Di postingan ini, gue mau sedikit curhat tentang kisah cinta gue yg bisa dibilang "PAHIT"
4 Desember 2012, hari terburuk buat gue. The day when i gave up on love. The day when i chose to close the page. The day when i cried myself to sleep. The day when i let my oxygen gone. The day when i chose to let go. The worse day i ever had.
Kenapa gue sebut itu hari terburuk? Because that's the day i ended everything with him. I love him from the deepest of my heart. But why i let him go? Simply, because i love him.
4 desember tepatnya pukul 8 malam, I ended everything. I ended this relatioship that mainly hurt me. Gak mikir panjang lagi, gak mikir efek dari tindakan gue. Rasa nyesek yang teramat besar membuat gue dengan gampangnya minta putus, dan dengan gampangnya juga dia setuju dengan permintaan gue.
JLEB
Iya jleb banget.

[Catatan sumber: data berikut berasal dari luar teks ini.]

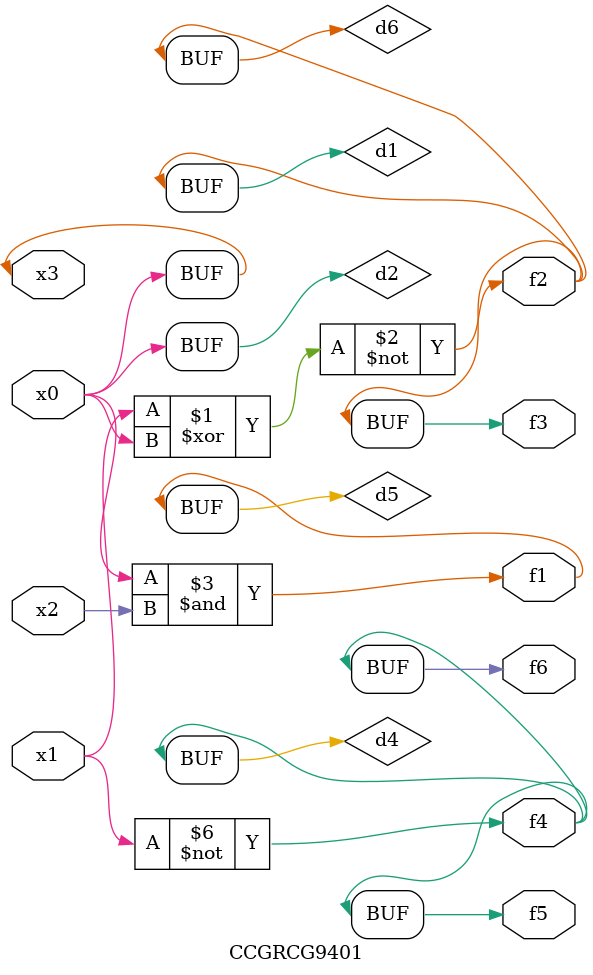
<source format=v>
module CCGRCG9401(
	input x0, x1, x2, x3,
	output f1, f2, f3, f4, f5, f6
);

	wire d1, d2, d3, d4, d5, d6;

	xnor (d1, x1, x3);
	buf (d2, x0, x3);
	nand (d3, x0, x2);
	not (d4, x1);
	nand (d5, d3);
	or (d6, d1);
	assign f1 = d5;
	assign f2 = d6;
	assign f3 = d6;
	assign f4 = d4;
	assign f5 = d4;
	assign f6 = d4;
endmodule

</source>
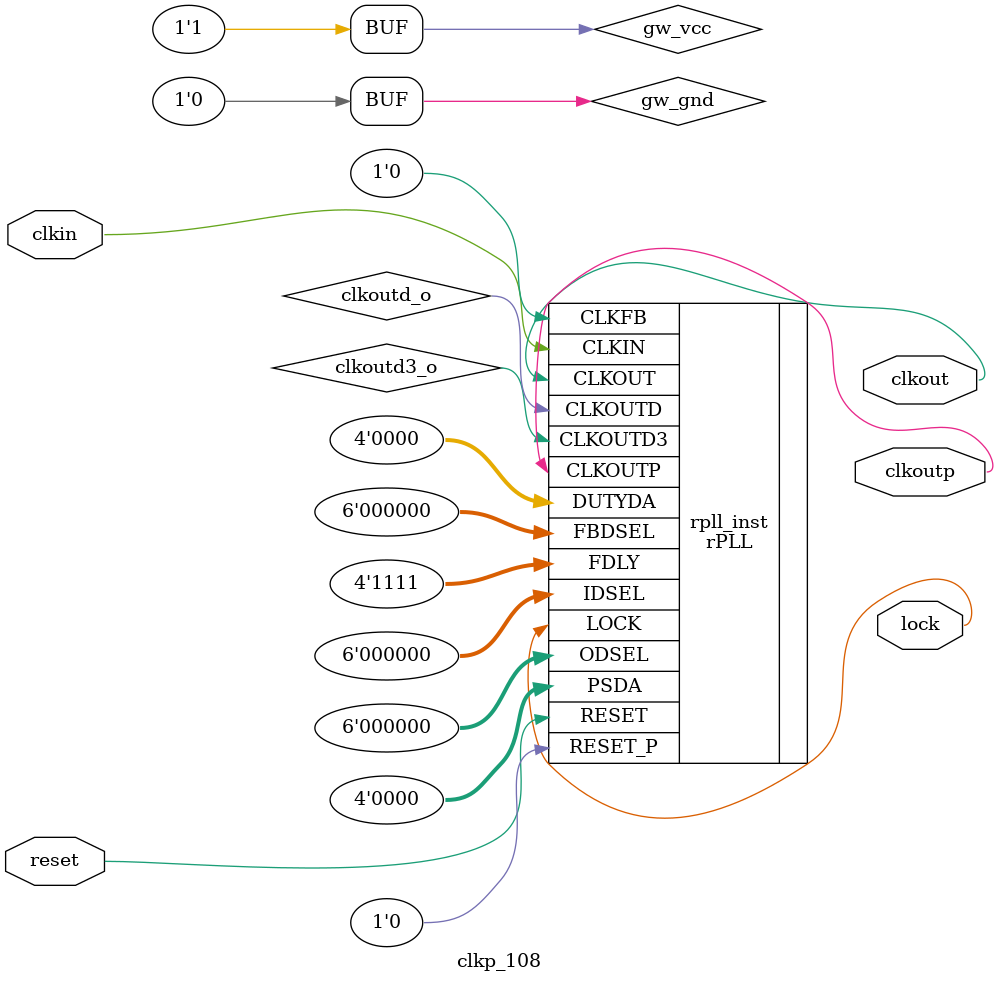
<source format=v>

module clkp_108 (clkout, lock, clkoutp, reset, clkin);

output clkout;
output lock;
output clkoutp;
input reset;
input clkin;

wire clkoutd_o;
wire clkoutd3_o;
wire gw_vcc;
wire gw_gnd;

assign gw_vcc = 1'b1;
assign gw_gnd = 1'b0;

rPLL rpll_inst (
    .CLKOUT(clkout),
    .LOCK(lock),
    .CLKOUTP(clkoutp),
    .CLKOUTD(clkoutd_o),
    .CLKOUTD3(clkoutd3_o),
    .RESET(reset),
    .RESET_P(gw_gnd),
    .CLKIN(clkin),
    .CLKFB(gw_gnd),
    .FBDSEL({gw_gnd,gw_gnd,gw_gnd,gw_gnd,gw_gnd,gw_gnd}),
    .IDSEL({gw_gnd,gw_gnd,gw_gnd,gw_gnd,gw_gnd,gw_gnd}),
    .ODSEL({gw_gnd,gw_gnd,gw_gnd,gw_gnd,gw_gnd,gw_gnd}),
    .PSDA({gw_gnd,gw_gnd,gw_gnd,gw_gnd}),
    .DUTYDA({gw_gnd,gw_gnd,gw_gnd,gw_gnd}),
    .FDLY({gw_vcc,gw_vcc,gw_vcc,gw_vcc})
);

defparam rpll_inst.FCLKIN = "27";
defparam rpll_inst.DYN_IDIV_SEL = "false";
defparam rpll_inst.IDIV_SEL = 0;
defparam rpll_inst.DYN_FBDIV_SEL = "false";
defparam rpll_inst.FBDIV_SEL = 3;
defparam rpll_inst.DYN_ODIV_SEL = "false";
defparam rpll_inst.ODIV_SEL = 8;
defparam rpll_inst.PSDA_SEL = "1000";
defparam rpll_inst.DYN_DA_EN = "false";
defparam rpll_inst.DUTYDA_SEL = "1000";
defparam rpll_inst.CLKOUT_FT_DIR = 1'b1;
defparam rpll_inst.CLKOUTP_FT_DIR = 1'b1;
defparam rpll_inst.CLKOUT_DLY_STEP = 0;
defparam rpll_inst.CLKOUTP_DLY_STEP = 0;
defparam rpll_inst.CLKFB_SEL = "internal";
defparam rpll_inst.CLKOUT_BYPASS = "false";
defparam rpll_inst.CLKOUTP_BYPASS = "false";
defparam rpll_inst.CLKOUTD_BYPASS = "false";
defparam rpll_inst.DYN_SDIV_SEL = 2;
defparam rpll_inst.CLKOUTD_SRC = "CLKOUT";
defparam rpll_inst.CLKOUTD3_SRC = "CLKOUT";
defparam rpll_inst.DEVICE = "GW2AR-18C";

endmodule //clkp_108

</source>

Gue pikir dia mau pertahanin hubungan ini, tapi apa? He simply let me go like what we had for 3 months are nothing. But, once again why? Why he easily let me go? Idk, only god and him know. Nyesek? Pasti. Nangis? Gak manusiawi kalo gak nangis. Hancur? Iya. Why, why, and why? I questioned myself to sleep. Why he agreed that easily? Am i no longer someone he loves? Idk, but i don't hope so. Well, i don't want to be naive. But saat itu gue berharap banget dia bakal nahan gue. Munafik lah kalo bilang gue gak ngarepin ditahan. Gue cewek kali. Pengen dikejar. Tapi ya begitulah. Dia bahkan gak nanya alasan gue minta putus, dan sekali lagi itu nyakitin gue. Nyakitin gue? Kenapa? Idk, yang jelas saat itu perasaan gue gak karuan lagi. HANCUR.
Dan 4 Desember 2012 adalah hari terakhir gue disebut pacar Fikry.